» **TRY IT**: Write each record again exactly as it stands.

» **RECORDS SHOWN**:
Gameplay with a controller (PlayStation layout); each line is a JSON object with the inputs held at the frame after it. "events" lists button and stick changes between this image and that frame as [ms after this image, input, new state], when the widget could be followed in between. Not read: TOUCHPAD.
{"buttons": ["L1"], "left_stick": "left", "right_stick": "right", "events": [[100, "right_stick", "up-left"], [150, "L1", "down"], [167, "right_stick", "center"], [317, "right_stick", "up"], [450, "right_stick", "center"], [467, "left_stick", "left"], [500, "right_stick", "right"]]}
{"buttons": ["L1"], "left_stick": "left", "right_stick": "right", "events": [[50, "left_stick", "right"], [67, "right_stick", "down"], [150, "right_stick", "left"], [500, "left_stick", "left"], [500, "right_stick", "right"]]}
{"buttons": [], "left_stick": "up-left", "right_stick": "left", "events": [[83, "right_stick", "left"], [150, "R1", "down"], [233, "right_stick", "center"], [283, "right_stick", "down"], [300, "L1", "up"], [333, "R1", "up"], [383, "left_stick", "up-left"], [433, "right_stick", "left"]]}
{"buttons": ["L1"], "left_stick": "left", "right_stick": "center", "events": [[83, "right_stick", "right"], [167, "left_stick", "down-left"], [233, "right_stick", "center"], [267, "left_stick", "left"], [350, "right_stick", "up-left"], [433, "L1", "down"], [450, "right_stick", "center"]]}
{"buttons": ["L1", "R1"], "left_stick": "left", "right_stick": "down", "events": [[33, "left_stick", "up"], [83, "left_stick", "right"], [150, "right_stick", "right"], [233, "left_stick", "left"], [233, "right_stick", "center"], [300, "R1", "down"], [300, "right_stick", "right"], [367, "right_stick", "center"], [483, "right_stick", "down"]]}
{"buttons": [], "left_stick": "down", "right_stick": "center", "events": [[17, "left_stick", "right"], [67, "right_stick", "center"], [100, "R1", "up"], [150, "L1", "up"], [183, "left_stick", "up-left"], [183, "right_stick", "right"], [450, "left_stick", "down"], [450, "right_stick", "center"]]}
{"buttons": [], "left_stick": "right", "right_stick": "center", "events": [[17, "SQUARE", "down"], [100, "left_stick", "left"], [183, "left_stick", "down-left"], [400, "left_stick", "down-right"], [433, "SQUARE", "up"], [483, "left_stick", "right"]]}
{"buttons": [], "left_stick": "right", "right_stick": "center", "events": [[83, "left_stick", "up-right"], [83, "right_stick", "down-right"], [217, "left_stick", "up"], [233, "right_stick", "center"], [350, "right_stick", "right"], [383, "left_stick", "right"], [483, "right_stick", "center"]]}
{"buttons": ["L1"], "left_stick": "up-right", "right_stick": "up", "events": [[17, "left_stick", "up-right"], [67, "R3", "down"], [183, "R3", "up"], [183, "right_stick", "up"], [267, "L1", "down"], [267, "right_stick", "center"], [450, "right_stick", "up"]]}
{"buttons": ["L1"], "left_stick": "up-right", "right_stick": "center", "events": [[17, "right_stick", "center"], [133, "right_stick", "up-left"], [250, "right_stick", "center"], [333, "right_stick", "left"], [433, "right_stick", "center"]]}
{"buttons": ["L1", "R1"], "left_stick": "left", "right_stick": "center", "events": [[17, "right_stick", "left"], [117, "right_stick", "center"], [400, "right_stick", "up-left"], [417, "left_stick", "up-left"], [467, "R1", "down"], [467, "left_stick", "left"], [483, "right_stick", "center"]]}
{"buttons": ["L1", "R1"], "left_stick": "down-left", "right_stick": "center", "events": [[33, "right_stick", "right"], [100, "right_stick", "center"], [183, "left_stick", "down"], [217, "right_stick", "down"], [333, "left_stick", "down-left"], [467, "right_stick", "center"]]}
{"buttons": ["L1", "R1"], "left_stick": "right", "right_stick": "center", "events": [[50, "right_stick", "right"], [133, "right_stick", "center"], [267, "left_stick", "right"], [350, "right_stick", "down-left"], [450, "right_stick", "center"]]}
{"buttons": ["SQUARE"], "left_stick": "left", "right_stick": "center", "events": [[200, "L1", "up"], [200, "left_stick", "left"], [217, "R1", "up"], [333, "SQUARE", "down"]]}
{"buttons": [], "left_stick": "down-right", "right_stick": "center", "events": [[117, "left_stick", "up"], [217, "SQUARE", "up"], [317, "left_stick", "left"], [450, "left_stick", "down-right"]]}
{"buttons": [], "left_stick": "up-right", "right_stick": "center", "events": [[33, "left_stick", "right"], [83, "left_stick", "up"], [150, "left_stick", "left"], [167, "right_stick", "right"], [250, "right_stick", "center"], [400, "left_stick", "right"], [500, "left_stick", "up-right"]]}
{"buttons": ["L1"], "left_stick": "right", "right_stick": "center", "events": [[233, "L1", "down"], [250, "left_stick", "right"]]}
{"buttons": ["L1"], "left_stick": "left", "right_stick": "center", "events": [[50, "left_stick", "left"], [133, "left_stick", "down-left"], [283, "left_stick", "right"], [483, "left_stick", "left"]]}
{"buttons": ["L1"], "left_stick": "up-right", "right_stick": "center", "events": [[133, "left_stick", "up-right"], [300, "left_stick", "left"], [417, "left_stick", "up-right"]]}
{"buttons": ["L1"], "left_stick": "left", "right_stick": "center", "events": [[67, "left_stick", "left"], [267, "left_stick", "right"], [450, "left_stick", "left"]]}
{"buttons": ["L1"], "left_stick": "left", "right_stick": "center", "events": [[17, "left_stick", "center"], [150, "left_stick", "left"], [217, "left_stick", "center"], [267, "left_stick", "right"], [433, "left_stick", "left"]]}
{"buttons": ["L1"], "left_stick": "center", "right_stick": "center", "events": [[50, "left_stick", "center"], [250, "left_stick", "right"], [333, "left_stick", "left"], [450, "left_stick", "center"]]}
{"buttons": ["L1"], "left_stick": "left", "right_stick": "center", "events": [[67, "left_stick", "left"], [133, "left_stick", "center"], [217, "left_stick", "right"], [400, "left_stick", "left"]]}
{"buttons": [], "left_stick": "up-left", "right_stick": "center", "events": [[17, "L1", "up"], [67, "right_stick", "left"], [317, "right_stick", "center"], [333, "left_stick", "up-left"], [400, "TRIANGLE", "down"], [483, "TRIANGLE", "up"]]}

» **SOLUTION BELOW**:
Gameplay with a controller (PlayStation layout); each line is a JSON object with the inputs held at the frame after it. "events" lists button and stick changes between this image and that frame as [ms after this image, input, new state], when the widget could be followed in between. Not read: TOUCHPAD.
{"buttons": ["L1"], "left_stick": "left", "right_stick": "right", "events": [[100, "right_stick", "up-left"], [150, "L1", "down"], [167, "right_stick", "center"], [317, "right_stick", "up"], [450, "right_stick", "center"], [467, "left_stick", "left"], [500, "right_stick", "right"]]}
{"buttons": ["L1"], "left_stick": "left", "right_stick": "right", "events": [[50, "left_stick", "right"], [67, "right_stick", "down"], [150, "right_stick", "left"], [500, "left_stick", "left"], [500, "right_stick", "right"]]}
{"buttons": [], "left_stick": "up-left", "right_stick": "left", "events": [[83, "right_stick", "left"], [150, "R1", "down"], [233, "right_stick", "center"], [283, "right_stick", "down"], [300, "L1", "up"], [333, "R1", "up"], [383, "left_stick", "up-left"], [433, "right_stick", "left"]]}
{"buttons": ["L1"], "left_stick": "left", "right_stick": "center", "events": [[83, "right_stick", "right"], [167, "left_stick", "down-left"], [233, "right_stick", "center"], [267, "left_stick", "left"], [350, "right_stick", "up-left"], [433, "L1", "down"], [450, "right_stick", "center"]]}
{"buttons": ["L1", "R1"], "left_stick": "left", "right_stick": "down", "events": [[33, "left_stick", "up"], [83, "left_stick", "right"], [150, "right_stick", "right"], [233, "left_stick", "left"], [233, "right_stick", "center"], [300, "R1", "down"], [300, "right_stick", "right"], [367, "right_stick", "center"], [483, "right_stick", "down"]]}
{"buttons": [], "left_stick": "down", "right_stick": "center", "events": [[17, "left_stick", "right"], [67, "right_stick", "center"], [100, "R1", "up"], [150, "L1", "up"], [183, "left_stick", "up-left"], [183, "right_stick", "right"], [450, "left_stick", "down"], [450, "right_stick", "center"]]}
{"buttons": [], "left_stick": "right", "right_stick": "center", "events": [[17, "SQUARE", "down"], [100, "left_stick", "left"], [183, "left_stick", "down-left"], [400, "left_stick", "down-right"], [433, "SQUARE", "up"], [483, "left_stick", "right"]]}
{"buttons": [], "left_stick": "right", "right_stick": "center", "events": [[83, "left_stick", "up-right"], [83, "right_stick", "down-right"], [217, "left_stick", "up"], [233, "right_stick", "center"], [350, "right_stick", "right"], [383, "left_stick", "right"], [483, "right_stick", "center"]]}
{"buttons": ["L1"], "left_stick": "up-right", "right_stick": "up", "events": [[17, "left_stick", "up-right"], [67, "R3", "down"], [183, "R3", "up"], [183, "right_stick", "up"], [267, "L1", "down"], [267, "right_stick", "center"], [450, "right_stick", "up"]]}
{"buttons": ["L1"], "left_stick": "up-right", "right_stick": "center", "events": [[17, "right_stick", "center"], [133, "right_stick", "up-left"], [250, "right_stick", "center"], [333, "right_stick", "left"], [433, "right_stick", "center"]]}
{"buttons": ["L1", "R1"], "left_stick": "left", "right_stick": "center", "events": [[17, "right_stick", "left"], [117, "right_stick", "center"], [400, "right_stick", "up-left"], [417, "left_stick", "up-left"], [467, "R1", "down"], [467, "left_stick", "left"], [483, "right_stick", "center"]]}
{"buttons": ["L1", "R1"], "left_stick": "down-left", "right_stick": "center", "events": [[33, "right_stick", "right"], [100, "right_stick", "center"], [183, "left_stick", "down"], [217, "right_stick", "down"], [333, "left_stick", "down-left"], [467, "right_stick", "center"]]}
{"buttons": ["L1", "R1"], "left_stick": "right", "right_stick": "center", "events": [[50, "right_stick", "right"], [133, "right_stick", "center"], [267, "left_stick", "right"], [350, "right_stick", "down-left"], [450, "right_stick", "center"]]}
{"buttons": ["SQUARE"], "left_stick": "left", "right_stick": "center", "events": [[200, "L1", "up"], [200, "left_stick", "left"], [217, "R1", "up"], [333, "SQUARE", "down"]]}
{"buttons": [], "left_stick": "down-right", "right_stick": "center", "events": [[117, "left_stick", "up"], [217, "SQUARE", "up"], [317, "left_stick", "left"], [450, "left_stick", "down-right"]]}
{"buttons": [], "left_stick": "up-right", "right_stick": "center", "events": [[33, "left_stick", "right"], [83, "left_stick", "up"], [150, "left_stick", "left"], [167, "right_stick", "right"], [250, "right_stick", "center"], [400, "left_stick", "right"], [500, "left_stick", "up-right"]]}
{"buttons": ["L1"], "left_stick": "right", "right_stick": "center", "events": [[233, "L1", "down"], [250, "left_stick", "right"]]}
{"buttons": ["L1"], "left_stick": "left", "right_stick": "center", "events": [[50, "left_stick", "left"], [133, "left_stick", "down-left"], [283, "left_stick", "right"], [483, "left_stick", "left"]]}
{"buttons": ["L1"], "left_stick": "up-right", "right_stick": "center", "events": [[133, "left_stick", "up-right"], [300, "left_stick", "left"], [417, "left_stick", "up-right"]]}
{"buttons": ["L1"], "left_stick": "left", "right_stick": "center", "events": [[67, "left_stick", "left"], [267, "left_stick", "right"], [450, "left_stick", "left"]]}
{"buttons": ["L1"], "left_stick": "left", "right_stick": "center", "events": [[17, "left_stick", "center"], [150, "left_stick", "left"], [217, "left_stick", "center"], [267, "left_stick", "right"], [433, "left_stick", "left"]]}
{"buttons": ["L1"], "left_stick": "center", "right_stick": "center", "events": [[50, "left_stick", "center"], [250, "left_stick", "right"], [333, "left_stick", "left"], [450, "left_stick", "center"]]}
{"buttons": ["L1"], "left_stick": "left", "right_stick": "center", "events": [[67, "left_stick", "left"], [133, "left_stick", "center"], [217, "left_stick", "right"], [400, "left_stick", "left"]]}
{"buttons": [], "left_stick": "up-left", "right_stick": "center", "events": [[17, "L1", "up"], [67, "right_stick", "left"], [317, "right_stick", "center"], [333, "left_stick", "up-left"], [400, "TRIANGLE", "down"], [483, "TRIANGLE", "up"]]}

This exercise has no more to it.